The Parliament of Man
The Past, Present, and Future of the United Nations
The signing of the United Nations Charter in 1945 was an unprecedented development in the history of humankind. For the first time ever the world’s most powerful sovereign nation states came together to create an autonomous organization designed to, in the Charter’s own words, "save succeeding generations from the scourge of war [and] reaffirm faith in fundamental human rights." Sixty years later, the U.N. still doggedly pursues that mandate, albeit not without difficulty and certainly not without criticism.
In The Parliament of Man, the distinguished scholar Paul Kennedy gives a thorough and timely six-decades-long history of the United Nations that explains the institution’s roots and it functions, while also casting an objective eye on the U.N.’s effectiveness as a body and on its prospects for future success in meeting the challenges that lie ahead.
Building on his expertise gained in drafting official reports on how to improve the U.N.’s performance for its fiftieth anniversary, Kennedy makes sense of the many commissions and committees, and how the organization’s six main operating bodies — General Assembly, Security Council, Economic and Social Council (UNESCO), Trusteeship Council, Secretariat, and The International Court — operate and interact.

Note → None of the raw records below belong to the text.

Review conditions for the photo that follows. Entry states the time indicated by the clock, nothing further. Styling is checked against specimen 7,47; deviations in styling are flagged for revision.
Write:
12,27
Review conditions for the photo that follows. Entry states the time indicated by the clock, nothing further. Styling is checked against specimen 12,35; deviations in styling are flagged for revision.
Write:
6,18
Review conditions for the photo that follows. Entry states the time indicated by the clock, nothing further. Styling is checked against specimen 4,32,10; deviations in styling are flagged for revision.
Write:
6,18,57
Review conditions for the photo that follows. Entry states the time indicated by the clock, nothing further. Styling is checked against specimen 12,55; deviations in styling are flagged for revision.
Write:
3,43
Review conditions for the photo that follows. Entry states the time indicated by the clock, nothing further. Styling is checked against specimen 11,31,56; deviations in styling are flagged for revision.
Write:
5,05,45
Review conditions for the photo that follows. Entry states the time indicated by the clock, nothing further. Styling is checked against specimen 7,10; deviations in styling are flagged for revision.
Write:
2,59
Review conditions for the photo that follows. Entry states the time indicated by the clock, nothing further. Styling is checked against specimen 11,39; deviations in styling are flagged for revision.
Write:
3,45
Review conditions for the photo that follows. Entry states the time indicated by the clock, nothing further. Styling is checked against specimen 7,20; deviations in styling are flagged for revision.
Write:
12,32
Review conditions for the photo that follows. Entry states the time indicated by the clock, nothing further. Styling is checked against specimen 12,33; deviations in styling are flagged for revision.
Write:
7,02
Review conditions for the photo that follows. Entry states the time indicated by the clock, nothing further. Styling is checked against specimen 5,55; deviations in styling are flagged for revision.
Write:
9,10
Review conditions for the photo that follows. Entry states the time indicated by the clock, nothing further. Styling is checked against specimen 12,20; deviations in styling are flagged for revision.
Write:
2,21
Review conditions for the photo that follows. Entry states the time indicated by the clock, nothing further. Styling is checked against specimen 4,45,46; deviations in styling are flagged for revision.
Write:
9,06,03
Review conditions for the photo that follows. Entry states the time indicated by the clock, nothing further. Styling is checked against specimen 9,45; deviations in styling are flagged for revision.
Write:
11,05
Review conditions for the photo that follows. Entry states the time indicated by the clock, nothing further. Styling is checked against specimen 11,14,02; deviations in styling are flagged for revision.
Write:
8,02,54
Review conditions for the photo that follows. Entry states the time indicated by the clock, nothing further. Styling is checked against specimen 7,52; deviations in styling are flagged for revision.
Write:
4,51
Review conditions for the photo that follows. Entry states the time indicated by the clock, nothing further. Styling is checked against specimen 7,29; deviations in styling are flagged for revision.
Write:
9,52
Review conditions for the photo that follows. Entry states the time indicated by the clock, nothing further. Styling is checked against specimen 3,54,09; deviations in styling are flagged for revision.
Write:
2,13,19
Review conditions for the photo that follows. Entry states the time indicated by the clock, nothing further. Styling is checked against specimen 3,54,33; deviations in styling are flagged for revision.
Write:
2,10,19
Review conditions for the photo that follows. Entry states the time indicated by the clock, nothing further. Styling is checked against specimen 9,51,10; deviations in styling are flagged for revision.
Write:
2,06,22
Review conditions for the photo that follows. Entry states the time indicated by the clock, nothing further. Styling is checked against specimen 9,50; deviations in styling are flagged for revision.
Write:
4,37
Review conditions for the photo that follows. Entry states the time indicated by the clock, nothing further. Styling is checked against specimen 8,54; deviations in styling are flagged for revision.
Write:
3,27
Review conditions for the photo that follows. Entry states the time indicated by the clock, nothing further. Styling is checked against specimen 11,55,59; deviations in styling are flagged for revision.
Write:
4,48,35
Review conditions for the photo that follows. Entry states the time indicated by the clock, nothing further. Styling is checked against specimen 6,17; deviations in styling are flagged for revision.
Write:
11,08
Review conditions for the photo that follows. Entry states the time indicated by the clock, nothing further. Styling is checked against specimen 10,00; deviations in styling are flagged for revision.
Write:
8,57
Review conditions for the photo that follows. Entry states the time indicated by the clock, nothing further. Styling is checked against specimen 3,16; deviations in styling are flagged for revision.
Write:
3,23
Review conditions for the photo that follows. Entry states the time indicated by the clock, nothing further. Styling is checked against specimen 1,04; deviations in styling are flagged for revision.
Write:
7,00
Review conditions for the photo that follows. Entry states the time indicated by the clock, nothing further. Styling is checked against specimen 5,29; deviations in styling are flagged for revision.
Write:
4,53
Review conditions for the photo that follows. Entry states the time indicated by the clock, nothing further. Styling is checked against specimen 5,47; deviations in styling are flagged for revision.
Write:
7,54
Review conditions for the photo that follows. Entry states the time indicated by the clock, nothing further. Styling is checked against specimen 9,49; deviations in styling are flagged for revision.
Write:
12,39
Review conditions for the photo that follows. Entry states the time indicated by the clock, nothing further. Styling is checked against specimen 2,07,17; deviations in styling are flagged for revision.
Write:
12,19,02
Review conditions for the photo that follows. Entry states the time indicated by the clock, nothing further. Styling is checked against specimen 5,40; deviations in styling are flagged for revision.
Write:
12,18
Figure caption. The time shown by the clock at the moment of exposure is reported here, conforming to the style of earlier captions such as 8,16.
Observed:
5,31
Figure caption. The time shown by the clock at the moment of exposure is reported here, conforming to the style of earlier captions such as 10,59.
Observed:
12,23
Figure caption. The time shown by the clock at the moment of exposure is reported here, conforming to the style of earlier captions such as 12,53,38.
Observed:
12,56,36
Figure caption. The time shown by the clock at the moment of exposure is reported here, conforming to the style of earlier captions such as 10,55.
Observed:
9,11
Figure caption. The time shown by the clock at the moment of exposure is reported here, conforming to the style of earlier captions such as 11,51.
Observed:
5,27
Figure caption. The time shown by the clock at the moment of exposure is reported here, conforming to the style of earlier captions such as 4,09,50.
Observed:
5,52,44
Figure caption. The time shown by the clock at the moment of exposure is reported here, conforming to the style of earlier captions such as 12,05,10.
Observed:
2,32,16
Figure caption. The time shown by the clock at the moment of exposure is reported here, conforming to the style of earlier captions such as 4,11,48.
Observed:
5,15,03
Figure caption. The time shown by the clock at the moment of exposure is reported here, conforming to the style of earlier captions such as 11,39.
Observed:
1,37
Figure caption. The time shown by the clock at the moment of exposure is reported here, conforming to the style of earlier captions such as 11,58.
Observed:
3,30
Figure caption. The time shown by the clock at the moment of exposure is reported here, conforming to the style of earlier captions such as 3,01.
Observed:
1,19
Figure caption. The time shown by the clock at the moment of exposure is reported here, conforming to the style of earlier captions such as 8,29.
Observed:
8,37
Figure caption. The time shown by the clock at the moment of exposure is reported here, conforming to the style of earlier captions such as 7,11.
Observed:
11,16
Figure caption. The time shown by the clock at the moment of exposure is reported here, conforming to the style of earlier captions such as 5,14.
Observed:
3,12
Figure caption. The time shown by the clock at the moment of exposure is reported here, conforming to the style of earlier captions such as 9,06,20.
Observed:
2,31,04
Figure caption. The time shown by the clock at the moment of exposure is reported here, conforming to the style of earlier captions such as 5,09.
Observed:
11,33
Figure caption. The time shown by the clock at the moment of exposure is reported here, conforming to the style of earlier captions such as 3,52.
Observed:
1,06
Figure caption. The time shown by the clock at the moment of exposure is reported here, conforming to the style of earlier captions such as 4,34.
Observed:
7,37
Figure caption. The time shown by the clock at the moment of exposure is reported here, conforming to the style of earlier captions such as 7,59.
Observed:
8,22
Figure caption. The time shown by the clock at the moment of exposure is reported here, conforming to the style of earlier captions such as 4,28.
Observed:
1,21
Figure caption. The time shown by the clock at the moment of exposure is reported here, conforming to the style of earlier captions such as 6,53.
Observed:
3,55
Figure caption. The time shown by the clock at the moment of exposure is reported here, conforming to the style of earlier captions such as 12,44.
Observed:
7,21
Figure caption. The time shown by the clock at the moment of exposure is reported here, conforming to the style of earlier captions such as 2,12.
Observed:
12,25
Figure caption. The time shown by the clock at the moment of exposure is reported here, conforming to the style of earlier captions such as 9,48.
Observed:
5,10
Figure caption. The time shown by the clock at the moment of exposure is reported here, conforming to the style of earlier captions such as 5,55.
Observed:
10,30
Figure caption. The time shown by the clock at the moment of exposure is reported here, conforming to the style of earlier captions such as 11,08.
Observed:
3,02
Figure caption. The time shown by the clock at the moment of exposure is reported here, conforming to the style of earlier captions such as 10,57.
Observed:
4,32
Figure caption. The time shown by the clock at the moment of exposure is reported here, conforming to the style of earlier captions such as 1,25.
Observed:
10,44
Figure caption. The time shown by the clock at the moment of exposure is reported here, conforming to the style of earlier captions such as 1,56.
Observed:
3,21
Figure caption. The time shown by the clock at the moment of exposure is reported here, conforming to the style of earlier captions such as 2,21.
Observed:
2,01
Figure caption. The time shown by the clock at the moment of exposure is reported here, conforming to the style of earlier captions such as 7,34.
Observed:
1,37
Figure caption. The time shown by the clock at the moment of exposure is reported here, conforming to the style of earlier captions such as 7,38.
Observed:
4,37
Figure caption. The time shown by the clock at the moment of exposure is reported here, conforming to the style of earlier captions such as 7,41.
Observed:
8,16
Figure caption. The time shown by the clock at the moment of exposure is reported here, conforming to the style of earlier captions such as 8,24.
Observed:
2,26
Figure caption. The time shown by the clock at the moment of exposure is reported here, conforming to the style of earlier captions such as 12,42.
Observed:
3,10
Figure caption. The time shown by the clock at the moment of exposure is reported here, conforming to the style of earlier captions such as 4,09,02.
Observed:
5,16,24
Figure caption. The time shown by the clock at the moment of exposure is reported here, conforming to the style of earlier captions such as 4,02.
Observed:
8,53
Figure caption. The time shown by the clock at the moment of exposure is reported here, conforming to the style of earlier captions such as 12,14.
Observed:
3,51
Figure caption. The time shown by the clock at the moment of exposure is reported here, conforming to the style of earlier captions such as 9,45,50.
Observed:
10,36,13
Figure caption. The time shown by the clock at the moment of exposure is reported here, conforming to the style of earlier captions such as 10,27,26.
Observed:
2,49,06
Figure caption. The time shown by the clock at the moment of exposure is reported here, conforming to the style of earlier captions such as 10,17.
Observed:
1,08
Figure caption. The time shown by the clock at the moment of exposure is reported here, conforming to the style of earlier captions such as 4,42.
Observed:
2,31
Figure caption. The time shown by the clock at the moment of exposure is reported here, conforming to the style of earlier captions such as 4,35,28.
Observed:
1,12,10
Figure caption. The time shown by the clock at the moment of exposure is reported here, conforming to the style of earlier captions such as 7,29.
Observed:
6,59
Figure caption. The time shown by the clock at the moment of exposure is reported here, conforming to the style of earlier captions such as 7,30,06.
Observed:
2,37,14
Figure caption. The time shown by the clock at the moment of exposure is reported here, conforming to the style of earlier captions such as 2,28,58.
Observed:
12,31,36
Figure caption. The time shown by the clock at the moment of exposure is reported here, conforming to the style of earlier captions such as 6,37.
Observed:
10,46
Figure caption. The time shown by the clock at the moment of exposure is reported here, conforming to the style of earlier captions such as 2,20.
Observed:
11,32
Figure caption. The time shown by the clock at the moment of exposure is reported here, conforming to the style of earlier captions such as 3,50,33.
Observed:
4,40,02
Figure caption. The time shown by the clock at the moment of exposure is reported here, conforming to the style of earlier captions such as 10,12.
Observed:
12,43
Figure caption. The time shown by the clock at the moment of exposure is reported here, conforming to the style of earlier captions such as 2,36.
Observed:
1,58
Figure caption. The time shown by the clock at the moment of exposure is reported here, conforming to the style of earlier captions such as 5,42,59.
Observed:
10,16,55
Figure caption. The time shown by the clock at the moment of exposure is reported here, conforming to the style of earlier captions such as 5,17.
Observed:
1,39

As a body, the U.N. emerges here for what it is: Fallible, human-based, oftentimes dependent on the whims of powerful national governments or the foibles of individual senior U.N. administrators, but utterly indispensable. In The Parliament of Man, Kennedy ably contends that "it is difficult to imagine how riven and ruinous our world of six billion people would be if there had been no U.N. social, environmental, and cultural agendas — and no institutions to attempt . . . to put them into practice on the ground."